In Missouri, polling hours are 6 a.m. to 7 p.m. The law in Missouri is that an employer is only required to give time off for voting to an employee if there are not at least three consecutive hours during which the polls are open and the employee is not then scheduled to be working for the employer. An employee whose workday starts at 9 a.m. would have three consecutive hours during which the polls are open to vote, 6 a.m. to 9 a.m., thus his or her employer is not required to give additional time off. There is no requirement to accommodate the employee’s preferences as to the time he or she would prefer to vote.

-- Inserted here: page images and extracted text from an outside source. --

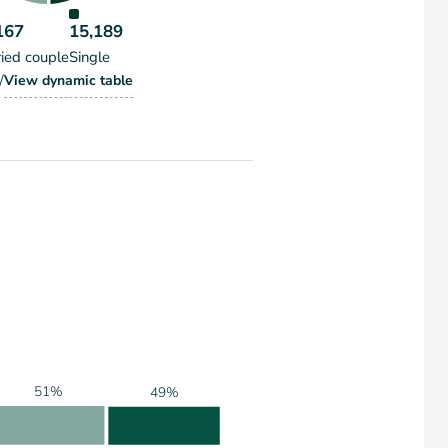
167
15,189
ied couple
Single
/
Households by Marital Status
View
dynamic table
holds by Marital Status
51%
49%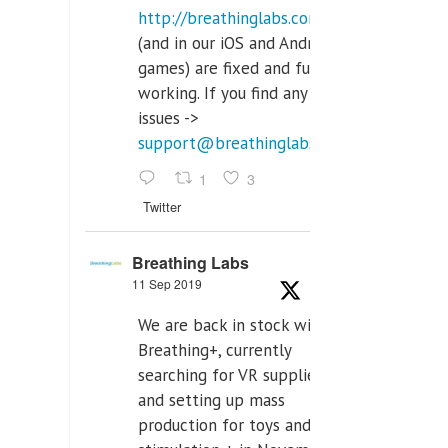
http://breathinglabs.com
(and in our iOS and Android
games) are fixed and fully
working. If you find any
issues ->
support@breathinglabs.com
1
3
Twitter
Breathing Labs
11 Sep 2019
We are back in stock with
Breathing+, currently
searching for VR supplier,
and setting up mass
production for toys and tens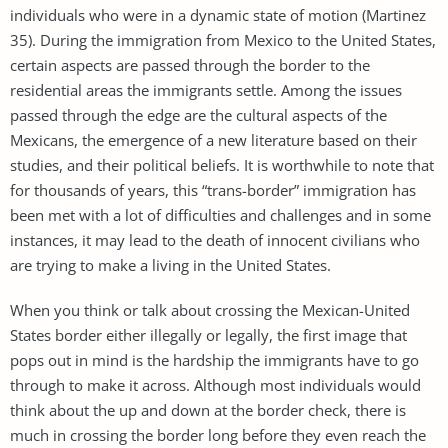
individuals who were in a dynamic state of motion (Martinez
35). During the immigration from Mexico to the United States,
certain aspects are passed through the border to the
residential areas the immigrants settle. Among the issues
passed through the edge are the cultural aspects of the
Mexicans, the emergence of a new literature based on their
studies, and their political beliefs. It is worthwhile to note that
for thousands of years, this “trans-border” immigration has
been met with a lot of difficulties and challenges and in some
instances, it may lead to the death of innocent civilians who
are trying to make a living in the United States.
When you think or talk about crossing the Mexican-United
States border either illegally or legally, the first image that
pops out in mind is the hardship the immigrants have to go
through to make it across. Although most individuals would
think about the up and down at the border check, there is
much in crossing the border long before they even reach the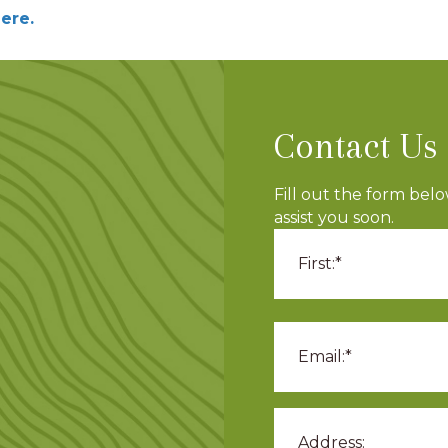
ere.
Contact Us
Fill out the form bel
assist you soon.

In the situation where an employee works a twelve-hour shift from 7 a.m. to 7 p.m., a Missouri employer would be required to give its employee time off to vote because there are not three consecutive hours during which the polls are open when the employee is not in the service of the employer. However, the employer does not have to provide three hours of paid time off, but rather, only additional time to make a total of paid and unpaid time equal to three hours in which to vote. Employers may not deduct from an employee’s salary or wages for this time off, nor discipline employees in any way for taking time off to vote. However, employers may specify the three hours in which its employee must vote. Thus, an employer could require such an employee to vote between 6 a.m. and 9 a.m. and would only have to compensate for the 7 a.m. to 9 a.m. two-hour period that is part of the employee’s usual shift.

It is important to note that employees must give advance notice of their intended absence prior to Election Day. In the case of an employee first approaching their employer on Election Day and asking for time off to vote, the employer may legally deny the request. Also, employees may be required to provide proof to their employer of voting eligibility and proof of voting as a condition to being protected under Missouri law. Failure in either instance can result in the imposition of normal disciplinary action being taken against the absent or tardy employee.